[Records from a data source]
········

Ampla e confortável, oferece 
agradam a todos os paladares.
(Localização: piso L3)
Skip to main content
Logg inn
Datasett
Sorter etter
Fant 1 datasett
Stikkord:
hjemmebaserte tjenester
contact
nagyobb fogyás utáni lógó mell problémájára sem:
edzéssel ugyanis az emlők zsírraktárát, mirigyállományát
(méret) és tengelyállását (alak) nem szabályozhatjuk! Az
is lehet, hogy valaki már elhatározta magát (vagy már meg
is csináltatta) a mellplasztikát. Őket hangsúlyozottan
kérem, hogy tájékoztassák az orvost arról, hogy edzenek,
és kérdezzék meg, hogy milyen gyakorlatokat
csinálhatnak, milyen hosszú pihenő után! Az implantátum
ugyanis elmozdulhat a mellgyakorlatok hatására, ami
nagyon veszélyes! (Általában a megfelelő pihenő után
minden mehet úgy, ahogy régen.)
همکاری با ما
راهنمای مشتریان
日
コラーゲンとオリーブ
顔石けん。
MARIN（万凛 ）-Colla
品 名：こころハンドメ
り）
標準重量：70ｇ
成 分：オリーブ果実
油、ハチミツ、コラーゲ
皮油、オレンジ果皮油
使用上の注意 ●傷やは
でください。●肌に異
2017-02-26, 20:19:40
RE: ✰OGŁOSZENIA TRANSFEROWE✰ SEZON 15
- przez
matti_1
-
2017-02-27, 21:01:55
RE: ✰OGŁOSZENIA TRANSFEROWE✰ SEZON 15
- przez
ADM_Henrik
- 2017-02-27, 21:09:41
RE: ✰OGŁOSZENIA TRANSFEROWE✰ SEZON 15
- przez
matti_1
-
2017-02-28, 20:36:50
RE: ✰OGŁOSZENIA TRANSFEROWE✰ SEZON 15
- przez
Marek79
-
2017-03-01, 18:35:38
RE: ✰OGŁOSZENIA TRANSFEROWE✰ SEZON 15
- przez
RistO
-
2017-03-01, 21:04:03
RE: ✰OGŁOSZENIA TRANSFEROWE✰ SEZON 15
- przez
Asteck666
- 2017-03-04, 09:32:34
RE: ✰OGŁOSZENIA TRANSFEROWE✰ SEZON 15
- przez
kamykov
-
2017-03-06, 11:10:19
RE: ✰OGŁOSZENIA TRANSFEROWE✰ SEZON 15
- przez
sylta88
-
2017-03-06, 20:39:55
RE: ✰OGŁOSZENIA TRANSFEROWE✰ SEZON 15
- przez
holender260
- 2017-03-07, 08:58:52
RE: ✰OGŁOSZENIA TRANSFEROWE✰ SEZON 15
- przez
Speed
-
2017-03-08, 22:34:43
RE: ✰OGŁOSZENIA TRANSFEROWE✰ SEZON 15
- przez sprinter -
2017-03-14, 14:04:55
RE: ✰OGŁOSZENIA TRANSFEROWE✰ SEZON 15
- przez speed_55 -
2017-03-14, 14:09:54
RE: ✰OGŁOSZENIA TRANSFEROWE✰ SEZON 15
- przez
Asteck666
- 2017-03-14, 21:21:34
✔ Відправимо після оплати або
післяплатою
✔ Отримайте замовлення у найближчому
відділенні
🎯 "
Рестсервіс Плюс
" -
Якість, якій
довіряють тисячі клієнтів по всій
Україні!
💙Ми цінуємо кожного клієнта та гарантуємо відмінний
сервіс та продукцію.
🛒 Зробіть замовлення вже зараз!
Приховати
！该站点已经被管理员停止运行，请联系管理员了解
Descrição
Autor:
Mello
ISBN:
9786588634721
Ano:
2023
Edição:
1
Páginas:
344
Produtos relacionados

········

WORK REQUEST:
When a line of the entries contains "замовлення", it counts; say how many such lines there are, and nothing more.

OUTPUT FOR THIS EXERCISE:
2